Results
The benchmark which was published in the supercell paper (PbSnTe2 2x2x2) is obsolete. The current version of supercell program can process the configuration in a few seconds. More importantly, this test does nothing useful. Therefore, below I use a more advanced test case with 1011 total combinations, which does a “wet-run” and generates output structures with random sampling and the lowest electrostatic energy. This is a real practical case of using the supercell program. The input file can be downloaded from supercell distribution
CaAl6Te10.cif.
Test command
supercell -i CaAl6Te10.cif -m -q -n r10 -n l10 -v 2
The tests were run once for each of the configurations below:
- Intel® Xeon® Gold 6226R 2.90GHz CPU (32 cores).
- Ubuntu 16.04 LTS
- Binary files from supercell site.
During this run 1011 structures were processed in 117 and 6 minutes on 1 and 32 cores respectively. The maximum performance is around 300 mln structures per second.
Scalability
Some tests were performed to check the scalability of the program (see figure below). The y-axis shows performance per core normalized to v2.1 performance on one core. The extrapolation shows that even at 64 cores adding more cores still decreases processing time, because per-core performance is still above the saturation limit.

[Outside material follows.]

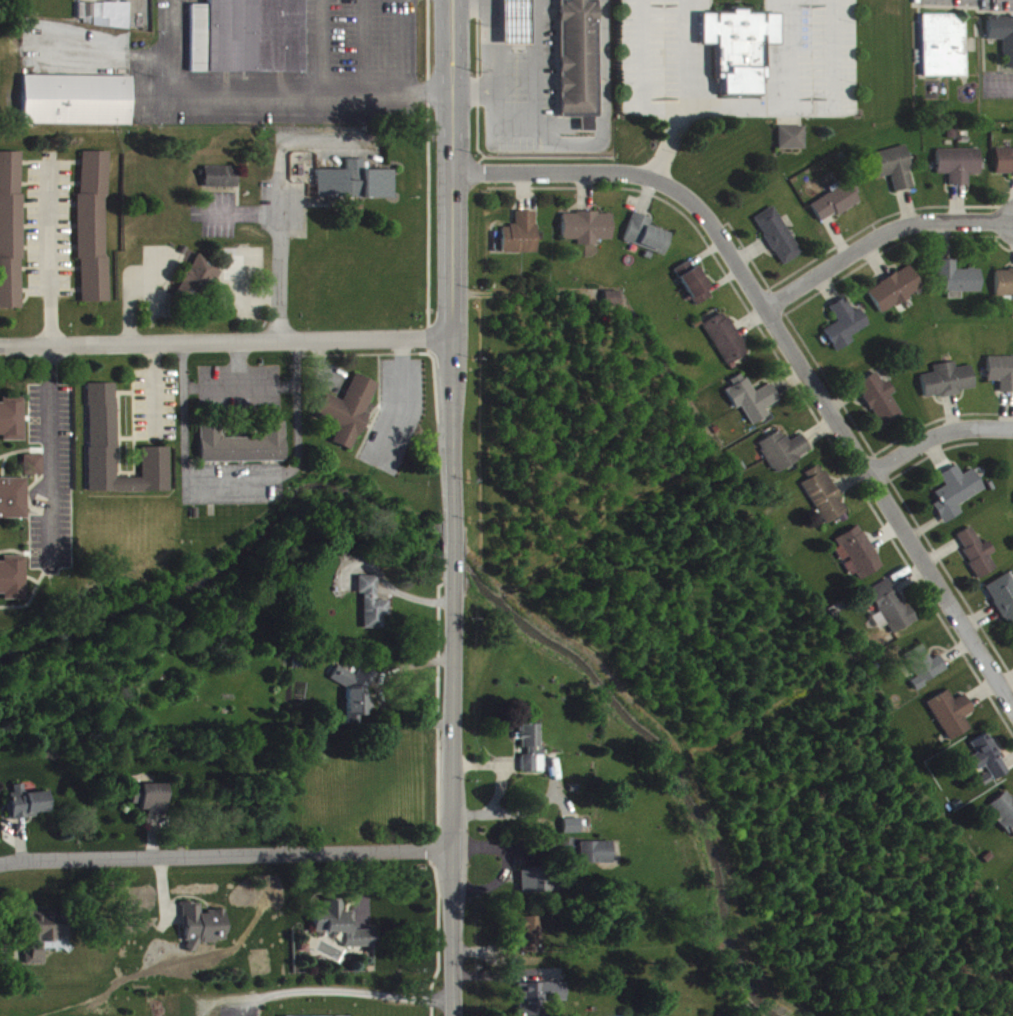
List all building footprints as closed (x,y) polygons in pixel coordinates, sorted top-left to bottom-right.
[(305,0),(209,0),(209,13),(191,13),(191,80),(305,81),(305,0)] [(504,53),(533,53),(532,1),(504,1),(504,53)] [(562,126),(581,126),(581,140),(594,140),(594,125),(600,125),(600,6),(562,6),(562,126)] [(130,11),(81,11),(81,35),(130,34),(130,11)] [(784,22),(752,22),(752,18),(736,18),(736,22),(705,22),(705,53),(720,53),(719,93),(723,93),(723,105),(763,105),(764,87),(769,87),(769,52),(784,52),(784,22)] [(967,84),(968,23),(926,23),(925,84),(967,84)] [(991,25),(991,48),(1006,48),(1006,77),(1012,77),(1012,25),(991,25)] [(131,133),(132,85),(24,84),(23,132),(131,133)] [(781,134),(780,157),(807,157),(808,135),(781,134)] [(916,196),(907,154),(870,162),(876,187),(893,183),(896,200),(916,196)] [(982,158),(939,157),(939,182),(951,182),(951,193),(970,194),(971,182),(982,182),(982,158)] [(996,157),(997,184),(1012,184),(1012,157),(996,157)] [(26,160),(0,160),(0,317),(27,317),(26,160)] [(84,310),(111,310),(110,160),(83,160),(84,310)] [(317,178),(317,206),(394,207),(395,178),(365,178),(365,168),(347,167),(347,178),(317,178)] [(205,196),(238,196),(238,175),(205,175),(205,196)] [(812,211),(821,231),(863,210),(854,190),(812,211)] [(804,262),(776,214),(755,226),(783,274),(804,262)] [(537,261),(537,219),(516,220),(516,234),(502,234),(503,261),(537,261)] [(612,248),(612,221),(562,221),(562,249),(577,249),(577,254),(597,254),(597,248),(612,248)] [(624,250),(666,264),(673,242),(651,235),(653,227),(634,221),(624,250)] [(180,301),(205,311),(220,273),(196,262),(180,301)] [(675,278),(697,314),(714,304),(692,268),(675,278)] [(982,301),(982,278),(957,278),(957,268),(938,268),(938,296),(949,296),(949,307),(963,307),(963,301),(982,301)] [(882,322),(925,297),(911,273),(868,299),(882,322)] [(997,307),(1012,307),(1012,278),(997,278),(997,307)] [(606,314),(622,315),(623,300),(607,299),(606,314)] [(825,338),(837,360),(854,350),(851,345),(870,334),(861,316),(854,320),(847,305),(830,315),(839,330),(825,338)] [(727,376),(750,366),(728,320),(706,331),(727,376)] [(988,365),(989,389),(1000,389),(1000,401),(1012,401),(1012,365),(988,365)] [(925,407),(976,399),(972,374),(957,376),(956,370),(934,373),(935,381),(922,383),(925,407)] [(891,403),(895,400),(889,389),(883,392),(877,380),(857,391),(881,435),(902,424),(891,403)] [(378,392),(354,382),(343,409),(324,401),(314,424),(338,434),(332,451),(351,459),(367,421),(366,420),(378,392)] [(756,401),(748,387),(726,400),(736,417),(741,414),(753,434),(770,424),(765,417),(780,408),(770,392),(756,401)] [(89,500),(170,500),(170,456),(142,455),(142,487),(117,486),(118,392),(90,392),(89,500)] [(26,444),(25,406),(3,406),(3,410),(0,410),(0,445),(26,444)] [(285,430),(263,430),(263,446),(222,446),(221,432),(201,432),(201,471),(285,469),(285,430)] [(802,442),(788,450),(781,438),(758,452),(776,482),(812,460),(802,442)] [(43,463),(24,464),(24,483),(44,483),(43,463)] [(822,472),(805,481),(809,488),(802,491),(824,533),(847,521),(822,472)] [(985,498),(974,477),(963,483),(957,473),(940,483),(946,494),(935,501),(940,509),(933,513),(944,532),(963,522),(958,513),(985,498)] [(28,527),(26,485),(0,486),(0,528),(28,527)] [(832,548),(844,571),(855,591),(883,576),(861,533),(832,548)] [(982,553),(972,535),(955,544),(980,586),(997,577),(990,564),(996,561),(989,549),(982,553)] [(26,603),(25,564),(3,565),(3,569),(0,569),(0,604),(26,603)] [(1011,641),(1012,640),(1012,585),(1010,580),(986,594),(1011,641)] [(365,637),(384,637),(383,623),(389,623),(389,608),(378,609),(378,584),(359,585),(360,602),(365,602),(365,637)] [(916,630),(890,586),(868,599),(894,643),(916,630)] [(888,634),(879,620),(870,626),(879,639),(888,634)] [(915,697),(949,678),(940,663),(931,668),(922,652),(905,662),(919,684),(910,689),(915,697)] [(350,696),(349,733),(361,733),(361,724),(371,724),(371,718),(376,708),(370,705),(370,697),(377,681),(362,674),(358,683),(339,674),(332,688),(350,696)] [(949,749),(972,736),(965,725),(975,719),(965,702),(954,708),(948,698),(927,710),(949,749)] [(540,733),(523,733),(523,764),(523,777),(544,777),(544,756),(541,756),(540,733)] [(1011,780),(987,742),(971,752),(977,761),(970,766),(978,779),(986,774),(995,789),(1011,780)] [(133,793),(133,813),(141,812),(141,822),(167,821),(167,792),(133,793)] [(47,800),(24,801),(24,793),(8,794),(11,827),(37,826),(37,821),(48,820),(47,800)] [(1007,799),(987,816),(1012,846),(1012,806),(1007,799)] [(582,826),(565,827),(565,842),(582,842),(582,826)] [(582,873),(614,872),(614,849),(582,850),(582,873)] [(522,877),(522,901),(555,901),(555,877),(522,877)] [(311,929),(330,928),(330,931),(340,930),(341,945),(372,944),(372,928),(348,928),(348,909),(339,910),(338,897),(320,898),(321,906),(311,906),(311,929)] [(225,917),(183,918),(184,942),(226,940),(225,917)] [(46,974),(46,949),(72,949),(72,936),(68,936),(68,924),(56,924),(56,920),(28,920),(29,957),(13,957),(13,969),(22,969),(22,974),(46,974)] [(540,925),(523,926),(524,961),(541,961),(540,925)] [(519,1015),(541,1015),(541,1009),(566,1008),(566,991),(518,992),(519,1015)]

Optimal performance recommendations
- Use Linux. Binaries for other platforms are not as well optimized as the Linux binary.
- Optimal compiling of supercell program requires advanced programming skills, so binaries from the site are OK for most users.
- Supercell performance correlates very well with benchmark scores from cpubenchmark.net. You can use that data to find an optimal solution for running the program.